____ Provided data

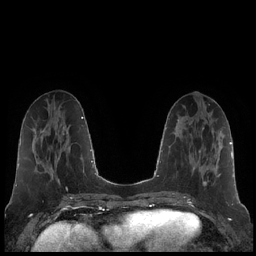
Breast MRI (dynamic contrast-enhanced), one axial slice. Slice 76 of 248 in the series (ordered by position). Dynamic contrast-enhanced series, time point 2 of 7 at this slice position (early post-contrast). 1.5 T. TE 1.9 ms, TR 4.2 ms. 0.8 mm slice thickness. 256 × 256 image matrix. Female patient.
Outlined on this slice (semi-automatically segmented with operator editing):
- enhancing-tissue mask used for the functional tumour volume (all voxels passing the contrast-enhancement thresholds inside the analysis volume; usually the tumour): bounding box [x1, y1, x2, y2] px = [193, 137, 221, 186]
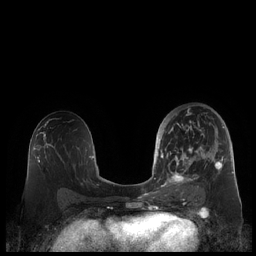
Breast MRI (dynamic contrast-enhanced), one axial slice; slice 115 of 248 in the series (ordered by position); dynamic contrast-enhanced series, time point 2 of 7 at this slice position (early post-contrast); 1.5 T; TE 1.9 ms, TR 4.1 ms; 0.8 mm slice thickness; 256 × 256 image matrix, field of view 340 × 340 mm. Female patient.
Annotated regions visible in this slice (semi-automatic segmentation, software-assisted and operator-edited):
- enhancing-tissue mask used for the functional tumour volume (all voxels passing the contrast-enhancement thresholds inside the analysis volume; usually the tumour): box from (x=159, y=109) to (x=225, y=190) px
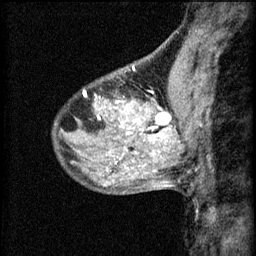
Breast MRI (dynamic contrast-enhanced), one sagittal slice; slice 24 of 60 in the series (ordered by position); 3 images stored at this slice position (order not interpretable as contrast timing); 1.5 T; TE 4.2 ms, TR 8.2 ms; 256 × 256 image matrix. Female patient, age 40 years.
Outlined on this slice (semi-automatically segmented with operator editing):
- analysis volume of interest (the breast-tissue region the enhancement analysis was run in; not a lesion): bounding box (x1, y1, x2, y2) in pixels: (108, 82, 175, 139)
- tumour enhancement mask (voxels above the 70 % enhancement threshold inside the analysis volume of interest): (116, 94, 171, 135)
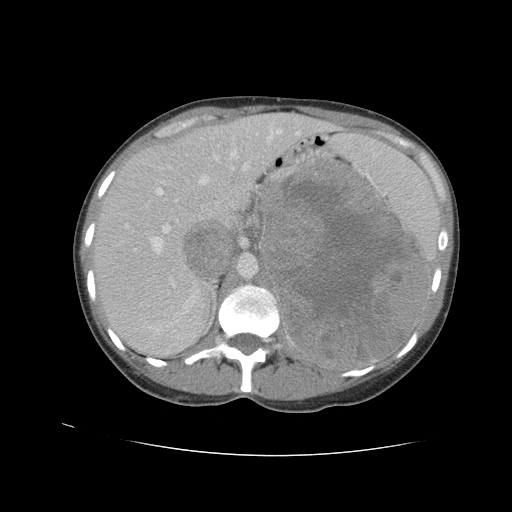
Contrast-enhanced abdominal CT, one axial slice; slice 69 of 90 in the series (ordered by position); reconstruction kernel STANDARD; soft-tissue window (W 400 / L 40 HU); 5 mm slice thickness; 512 × 512 image matrix, field of view 360 × 360 mm. Female patient. Case-level facts recorded for this patient, not image findings: diagnosis: adrenocortical carcinoma; tumour side: left adrenal; tumour size at pathology: 18 cm; Ki-67 index: 11 %.
Annotated regions visible in this slice (semi-automatic segmentation, software-assisted and operator-edited):
- mass: bounding box (x1, y1, x2, y2) in pixels: (261, 160, 428, 368)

________

The records above, minus their pictures, are to be returned verbatim.

Breast MRI (dynamic contrast-enhanced), one axial slice. Slice 76 of 248 in the series (ordered by position). Dynamic contrast-enhanced series, time point 2 of 7 at this slice position (early post-contrast). 1.5 T. TE 1.9 ms, TR 4.2 ms. 0.8 mm slice thickness. 256 × 256 image matrix. Female patient.
Outlined on this slice (semi-automatically segmented with operator editing):
- enhancing-tissue mask used for the functional tumour volume (all voxels passing the contrast-enhancement thresholds inside the analysis volume; usually the tumour): bounding box [x1, y1, x2, y2] px = [193, 137, 221, 186]
Breast MRI (dynamic contrast-enhanced), one axial slice; slice 115 of 248 in the series (ordered by position); dynamic contrast-enhanced series, time point 2 of 7 at this slice position (early post-contrast); 1.5 T; TE 1.9 ms, TR 4.1 ms; 0.8 mm slice thickness; 256 × 256 image matrix, field of view 340 × 340 mm. Female patient.
Annotated regions visible in this slice (semi-automatic segmentation, software-assisted and operator-edited):
- enhancing-tissue mask used for the functional tumour volume (all voxels passing the contrast-enhancement thresholds inside the analysis volume; usually the tumour): box from (x=159, y=109) to (x=225, y=190) px
Breast MRI (dynamic contrast-enhanced), one sagittal slice; slice 24 of 60 in the series (ordered by position); 3 images stored at this slice position (order not interpretable as contrast timing); 1.5 T; TE 4.2 ms, TR 8.2 ms; 256 × 256 image matrix. Female patient, age 40 years.
Outlined on this slice (semi-automatically segmented with operator editing):
- analysis volume of interest (the breast-tissue region the enhancement analysis was run in; not a lesion): bounding box (x1, y1, x2, y2) in pixels: (108, 82, 175, 139)
- tumour enhancement mask (voxels above the 70 % enhancement threshold inside the analysis volume of interest): (116, 94, 171, 135)
Contrast-enhanced abdominal CT, one axial slice; slice 69 of 90 in the series (ordered by position); reconstruction kernel STANDARD; soft-tissue window (W 400 / L 40 HU); 5 mm slice thickness; 512 × 512 image matrix, field of view 360 × 360 mm. Female patient. Case-level facts recorded for this patient, not image findings: diagnosis: adrenocortical carcinoma; tumour side: left adrenal; tumour size at pathology: 18 cm; Ki-67 index: 11 %.
Annotated regions visible in this slice (semi-automatic segmentation, software-assisted and operator-edited):
- mass: bounding box (x1, y1, x2, y2) in pixels: (261, 160, 428, 368)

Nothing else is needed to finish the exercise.